> **Passage provided**:
• • • • •

Hello from Durham. I’ve been here for the past few days accompanying my mom to Duke for some routine procedures and appointments. All is going well, and I’ll have more on that in post to come later this week.
For today…recent eats! A few notes before we dive in.
- It’s been almost a month since I wrote a recent eats round up so meals are all over the place. You’ll even see two breakfasts that I had on my last trip to Florida.
- Lots of Trader Joe’s items in this post. I love their frozen foods section and recently restocked my freezer for the first time in a long time. I didn’t do grocery haul pictures for this trip but you’ll see a lot of what I bought in the meals.
- I laugh at myself sometimes when I’m writing these posts because I can be so cyclical with foods. Example…I distinctly remember saying a few months ago that I was over my sandwiches with pickles phase and I’m fully back in it again. Another example, I recently said I’d been enjoying eggs and toast for breakfast and now I’ve been drinking smoothies every morning for the last three weeks. I really focus on eating what appeals to me so I’ve learned to just roll with these kicks and cycles.
- I tried writing this post last night in my hotel room bed but I was too full from our delicious dinner at Bleu Olive. I had to close my laptop because I couldn’t keep looking at photos of food.
BREAKFAST
Cottage cheese scrambled eggs, a mini blueberry scone from Panera and fresh fruit.
Overnight oats made with Siggi’s vanilla and cinnamon yogurt, old fashioned oats and 2% milk. Topped with PB and strawberries. I’m apt to change my mind next month but I’m kind of off overnight oats right now. I would really prefer to just eat yogurt with granola and fruit on top.
These are the only two breakfasts that I have for you because I’ve been drinking smoothies every morning for the last few weeks. It’s been years since I’ve craved smoothies in a glass with a straw instead of smoothie bowls with granola but that’s where I’m at now!
LUNCH
Nature’s Own Honey Wheat Bread, Duke’s mayo, avocado, ham, colby jack cheese, bread and butter pickles and spicy mustard. Apples and cheddar Sun Chips on the side.
Another sandwich lunch…same thing but sub turkey for ham, muenster for colby jack and lose the spicy mustard.
This was an amazing lunch that I will definitely be repeating soon. A tasted honey wheat bagel from Poppy’s (local bagel shop) topped with veggie cream cheese, avocado and smoked salmon. Champagne mango on the side.

• • • • •

> **Prompt A**: According to the recent eats post, what kind of place is Poppy's?
> **Prompt B**: Retype the recent eats post word for word, starting at "Hello from Durham." and ending at "trip to Florida.".
Rely on nothing but the recent eats post.

• • • • •

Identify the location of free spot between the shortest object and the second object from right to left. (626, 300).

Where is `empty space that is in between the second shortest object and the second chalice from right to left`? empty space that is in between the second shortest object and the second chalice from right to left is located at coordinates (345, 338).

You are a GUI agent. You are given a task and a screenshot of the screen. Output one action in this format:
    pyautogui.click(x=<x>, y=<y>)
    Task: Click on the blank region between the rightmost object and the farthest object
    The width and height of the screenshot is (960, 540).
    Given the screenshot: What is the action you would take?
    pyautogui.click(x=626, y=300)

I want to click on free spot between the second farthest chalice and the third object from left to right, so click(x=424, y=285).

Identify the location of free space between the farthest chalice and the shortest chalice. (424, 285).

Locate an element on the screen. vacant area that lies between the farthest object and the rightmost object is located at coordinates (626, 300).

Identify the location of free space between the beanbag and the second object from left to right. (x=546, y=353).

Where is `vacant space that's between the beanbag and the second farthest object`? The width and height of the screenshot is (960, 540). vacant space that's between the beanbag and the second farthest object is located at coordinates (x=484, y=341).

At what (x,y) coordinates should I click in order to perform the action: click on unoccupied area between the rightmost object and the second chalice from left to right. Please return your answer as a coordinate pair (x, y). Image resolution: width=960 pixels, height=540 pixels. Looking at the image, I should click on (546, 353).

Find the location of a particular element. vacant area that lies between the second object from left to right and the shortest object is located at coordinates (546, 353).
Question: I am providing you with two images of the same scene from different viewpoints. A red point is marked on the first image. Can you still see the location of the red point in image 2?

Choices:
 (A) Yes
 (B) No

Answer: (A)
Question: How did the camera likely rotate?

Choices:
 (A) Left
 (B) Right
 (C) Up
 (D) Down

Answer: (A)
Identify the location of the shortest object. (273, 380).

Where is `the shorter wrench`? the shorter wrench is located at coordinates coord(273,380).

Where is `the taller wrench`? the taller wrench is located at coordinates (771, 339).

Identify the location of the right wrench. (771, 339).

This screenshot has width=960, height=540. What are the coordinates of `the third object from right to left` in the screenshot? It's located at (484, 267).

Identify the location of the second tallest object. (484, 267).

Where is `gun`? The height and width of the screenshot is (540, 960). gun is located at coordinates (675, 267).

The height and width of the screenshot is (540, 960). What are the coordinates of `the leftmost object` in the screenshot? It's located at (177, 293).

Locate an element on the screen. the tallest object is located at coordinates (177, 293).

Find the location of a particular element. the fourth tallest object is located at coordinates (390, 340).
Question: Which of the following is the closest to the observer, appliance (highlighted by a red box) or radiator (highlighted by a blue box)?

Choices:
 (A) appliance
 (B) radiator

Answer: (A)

• • • • •

> **Answer space A**: A local bagel shop.

> **Answer space B**:
Hello from Durham. I’ve been here for the past few days accompanying my mom to Duke for some routine procedures and appointments. All is going well, and I’ll have more on that in post to come later this week.
For today…recent eats! A few notes before we dive in.
- It’s been almost a month since I wrote a recent eats round up so meals are all over the place. You’ll even see two breakfasts that I had on my last trip to Florida.